Notas iniciais
E vamos com essa operação até o fim mesmo! Boa leitura ;)

—Muito bem, cidadão — dizia o delegado com uma expressão rigorosa em seu rosto — Vai me dizer que não sabe de nada mesmo?

—É, parece que ele não está a fim de colaborar, senhor delegado — comentou soldado Caxias.

—Vou perguntar mais uma vez: você viu um gato chamado Pistache por aí? — perguntou o delegado.

O cidadão em questão sendo barrado pelos policiais na verdade era um urso. Mais precisamente, Amadeu, o urso cidadão honorário de Vila Baunilha.

—Err...acho que ele não tem muito como colaborar — notou Roberta, a pobre garota que perdeu o gato.

—Calma, senhorita — disse o delegado — Vou repetir. Somos profissionais!

O pobre urso apenas olhava para os policiais.

—Desculpe por interrogar assim — disse o soldado Caxias — Mas você tem que concordar que é muito provável que um urso coma um gato.

—Comer? Que horror! — disse Roberta.

—Calma — disse Briana, que acompanhava todo o caso — Tenho certeza que o Amadeu nunca faria isso, né?
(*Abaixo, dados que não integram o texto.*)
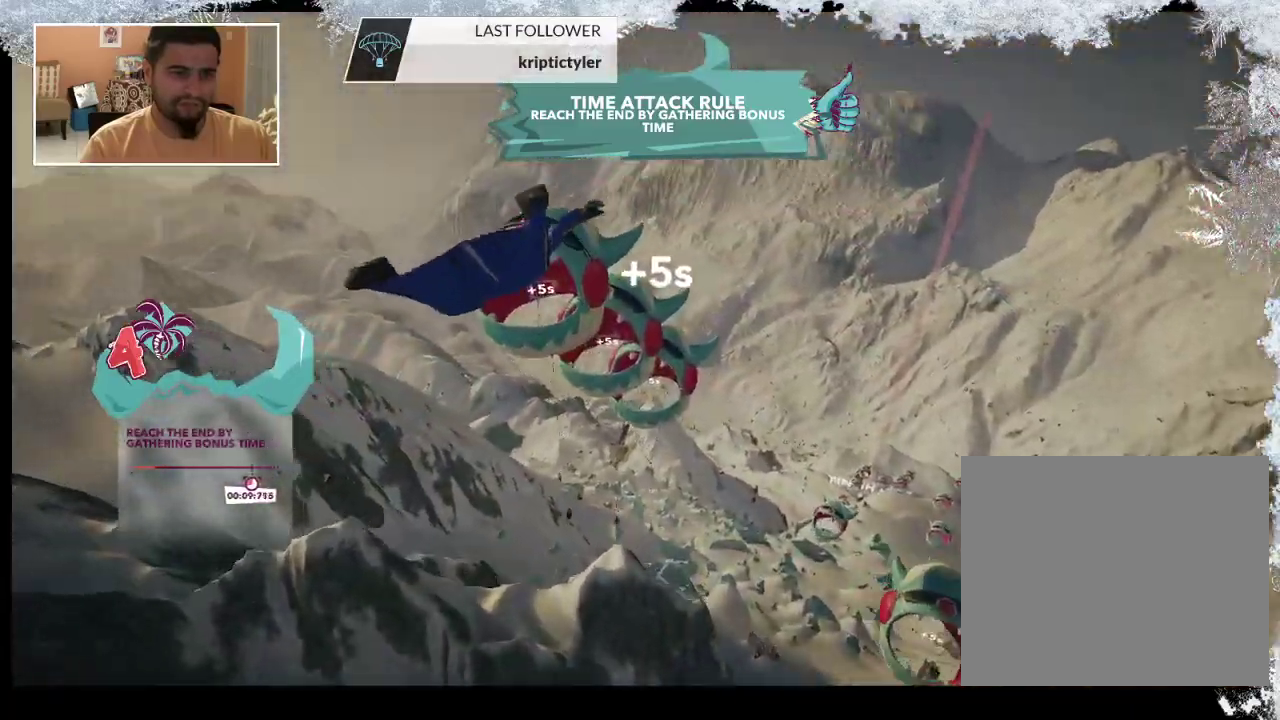
{"buttons": [], "left_stick": "down", "right_stick": "center", "events": [[167, "right_stick", "center"], [433, "left_stick", "down"]]}
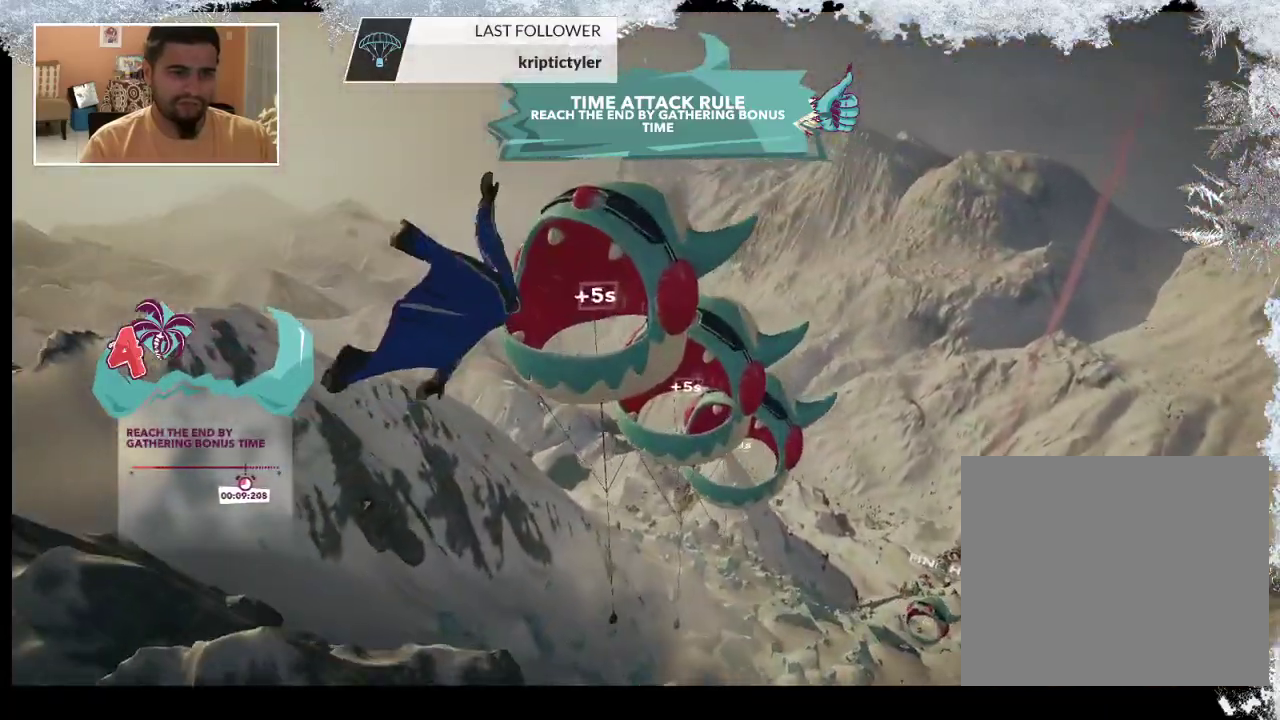
{"buttons": [], "left_stick": "down-right", "right_stick": "center", "events": [[433, "left_stick", "down-right"]]}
—Você não viu mesmo nenhum gato por aí, viu? — o delegado voltou a perguntar — Veja o retrato falado de novo!

O urso voltou a olhar o gato rabiscado no papel e apenas negou com a cabeça.

—Tudo bem, vamos deixar as coisas assim por enquanto. Vai, circulando, circulando — disse o delegado. Amadeu pegou sua sacola de compras e continuou em seu caminho de volta para o posto de saúde (se você não pode ir ao mercado, mande seu urso ajudante fazer as compras. Nada mais simples).

Os policiais ficaram pensativos. Encontrar o pobre Pistache estava sendo mais difícil do que parecia.

—Realmente, o caso do paradeiro de seu gato está complicado — disse o delegado, pensativo com a mão no queixo — Tem mais algum lugar que ele gosta de ir?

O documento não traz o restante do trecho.